Nov. 12: “Election integrity doesn’t happen just in the 11th hour, as some fringe activists claimed to try to do this past month. It is planned years in advance.”
–Georgia Republican Secretary of State Brad Raffensperger on certifying the election, as fraud claims dissipate after Donald Trump’s win.
Nov. 14: “We cannot turn a blind eye to the inhumane, violent and hazardous conditions that people are subjected to inside the Fulton County Jail.”
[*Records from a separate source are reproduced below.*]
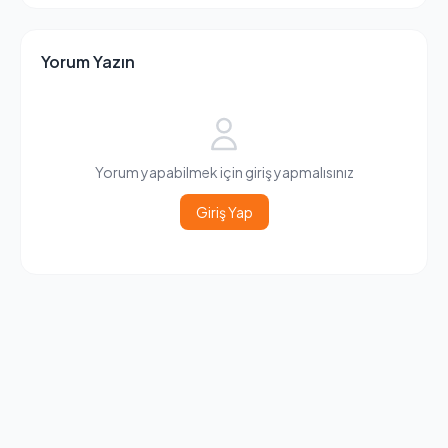
Yorum Yazın
Yorum yapabilmek için giriş yapmalısınız
Giriş Yap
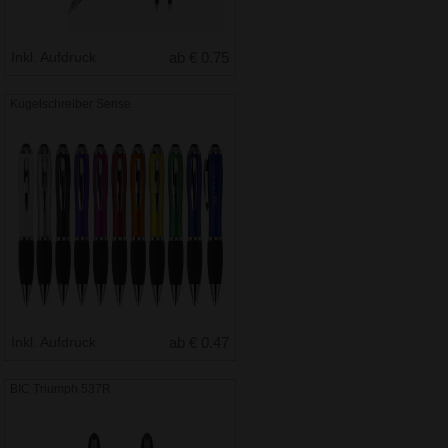
Inkl. Aufdruck
ab € 0.75
Kugelschreiber Sense
Inkl. Aufdruck
ab € 0.47
BIC Triumph 537R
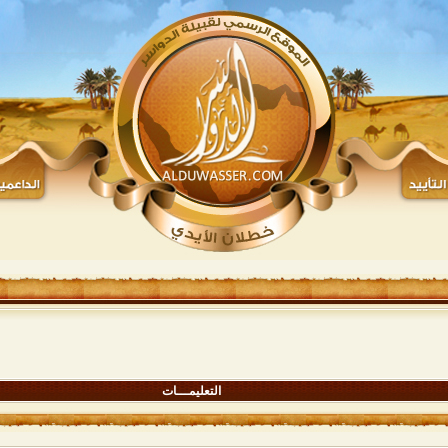
التعليمـــات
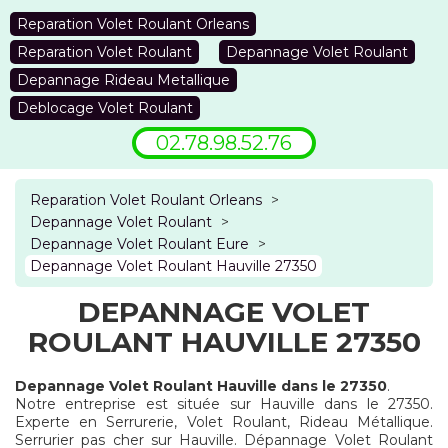
Reparation Volet Roulant Orleans
Reparation Volet Roulant
Depannage Volet Roulant
Depannage Rideau Metallique
Deblocage Volet Roulant
02.78.98.52.76
Reparation Volet Roulant Orleans
>
Depannage Volet Roulant
>
Depannage Volet Roulant Eure
>
Depannage Volet Roulant Hauville 27350
DEPANNAGE VOLET
ROULANT HAUVILLE 27350
Depannage Volet Roulant Hauville dans le 27350
.
Notre entreprise est située sur Hauville dans le 27350.
Experte en Serrurerie, Volet Roulant, Rideau Métallique.
Serrurier pas cher sur Hauville. Dépannage Volet Roulant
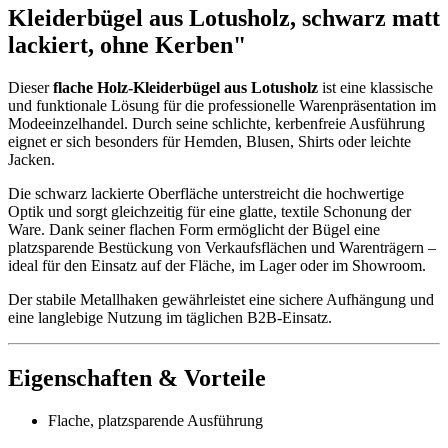
Kleiderbügel aus Lotusholz, schwarz matt
lackiert, ohne Kerben"
Dieser
flache Holz-Kleiderbügel aus Lotusholz
ist eine klassische
und funktionale Lösung für die professionelle Warenpräsentation im
Modeeinzelhandel. Durch seine schlichte, kerbenfreie Ausführung
eignet er sich besonders für Hemden, Blusen, Shirts oder leichte
Jacken.
Die schwarz lackierte Oberfläche unterstreicht die hochwertige
Optik und sorgt gleichzeitig für eine glatte, textile Schonung der
Ware. Dank seiner flachen Form ermöglicht der Bügel eine
platzsparende Bestückung von Verkaufsflächen und Warenträgern –
ideal für den Einsatz auf der Fläche, im Lager oder im Showroom.
Der stabile Metallhaken gewährleistet eine sichere Aufhängung und
eine langlebige Nutzung im täglichen B2B-Einsatz.
Eigenschaften & Vorteile
Flache, platzsparende Ausführung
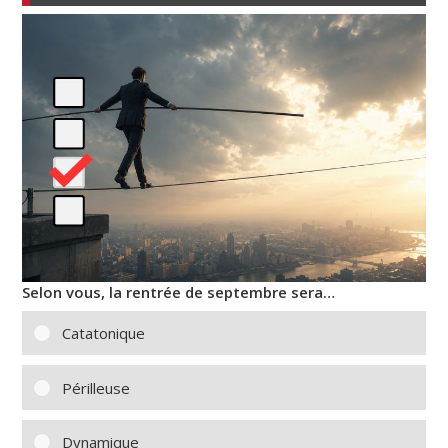
Selon vous, la rentrée de septembre sera…
Catatonique
Périlleuse
Dynamique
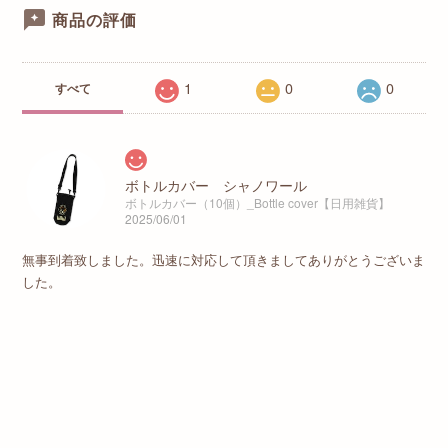
商品の評価
1
0
0
すべて
ボトルカバー シャノワール
ボトルカバー（10個）_Bottle cover【日用雑貨】
2025/06/01
無事到着致しました。迅速に対応して頂きましてありがとうございま
した。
–Kristen Clarke, assistant attorney general for the Justice Department’s Civil Rights Division
Nov. 20: “No foreign government is simply entitled as a matter of right to American weapons with no strings attached.”
–Sen. Jon Ossoff after voting in favor of a resolution led by Vermont Sen. Bernie Sanders to block the sale of some weapons to Israel.
Nov. 22: “Georgia’s farmers have experienced unprecedented losses as a result of Hurricane Helene and the storms that followed it, and we’re taking decisive action on the state level to provide relief for them as quickly as possible.”
–Georgia Gov. Brian Kemp
Nov. 22: “By our calculations, the city stiffed itself by at least $3 milllion, probably closer to $3.7 million.”
–Sean Keenan, housing reporter for Atlanta Civic Circle, on the City of Atlanta missing out on millions of dollars for affordable housing money with the Gulch deal.

Dec. 3: “My whole campaign was premised off my students. They’re my North Star for quite literally everything I do, everything I would decide on.”
-23-year-old Bryce Berry will be the youngest lawmaker and the only active teacher in the legislature when he takes office in January.
Dec. 19: “While this is the rare case in which DA Willis and her office must be disqualified due to a significant appearance of impropriety, we cannot conclude that the record also supports the imposition of the extreme sanction of dismissal of the indictment under the appropriate standard.”
–The Georgia Court of Appeals removing Fulton County District Attorney Fani Willis and her office from the Georgia election interference case involving President-elect Trump. The court declined to dismiss the case. Fulton County prosecutors appealed the ruling to the Georgia Supreme Court.